Landmark coordinate records
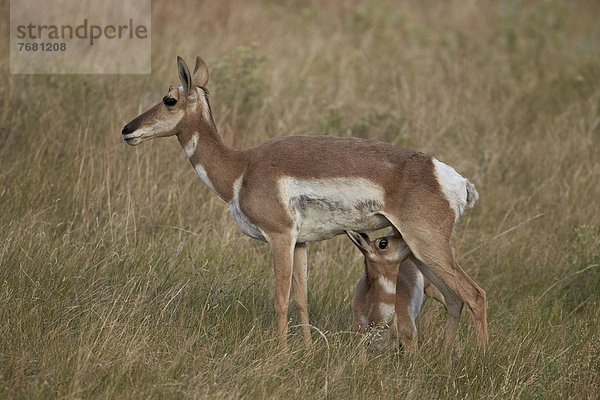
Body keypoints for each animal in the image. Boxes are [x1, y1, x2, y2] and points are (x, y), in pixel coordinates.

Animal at [120, 55, 488, 350]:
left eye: (169, 99)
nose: (127, 130)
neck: (241, 167)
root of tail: (452, 178)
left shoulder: (280, 237)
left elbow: (281, 299)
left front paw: (281, 354)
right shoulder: (301, 244)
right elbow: (301, 299)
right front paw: (308, 350)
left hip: (429, 246)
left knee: (475, 295)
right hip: (418, 252)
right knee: (454, 300)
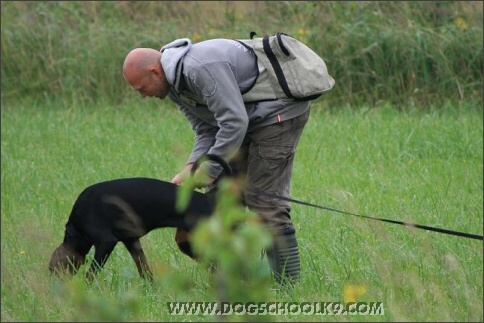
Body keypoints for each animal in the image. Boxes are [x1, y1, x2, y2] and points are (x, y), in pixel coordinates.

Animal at [49, 156, 233, 282]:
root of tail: (210, 199)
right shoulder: (131, 241)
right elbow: (144, 269)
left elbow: (92, 272)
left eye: (53, 270)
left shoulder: (106, 242)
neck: (76, 229)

:: Exercise objective ::
Copy out every entry above exactly. Leave the pictures out.

:: Exercise result ::
Body keypoints for each animal in the image. Boxes are [x1, y1, x2, y2] and points are (x, y), in pixel coordinates.

Animal at [120, 55, 488, 350]:
left eye: (169, 99)
nose: (127, 130)
neck: (241, 167)
root of tail: (452, 178)
left shoulder: (280, 237)
left elbow: (281, 299)
left front paw: (281, 354)
right shoulder: (301, 244)
right elbow: (301, 299)
right front paw: (308, 350)
left hip: (429, 246)
left knee: (475, 295)
right hip: (418, 252)
right knee: (454, 300)
Body keypoints for each animal in the image. Boxes are [x1, y1, x2, y2] and points are (x, y), in pixel coordinates.

Animal at [49, 156, 233, 282]:
root of tail: (210, 199)
right shoulder: (131, 241)
right elbow: (144, 269)
left elbow: (92, 272)
left eye: (53, 270)
left shoulder: (106, 242)
neck: (76, 229)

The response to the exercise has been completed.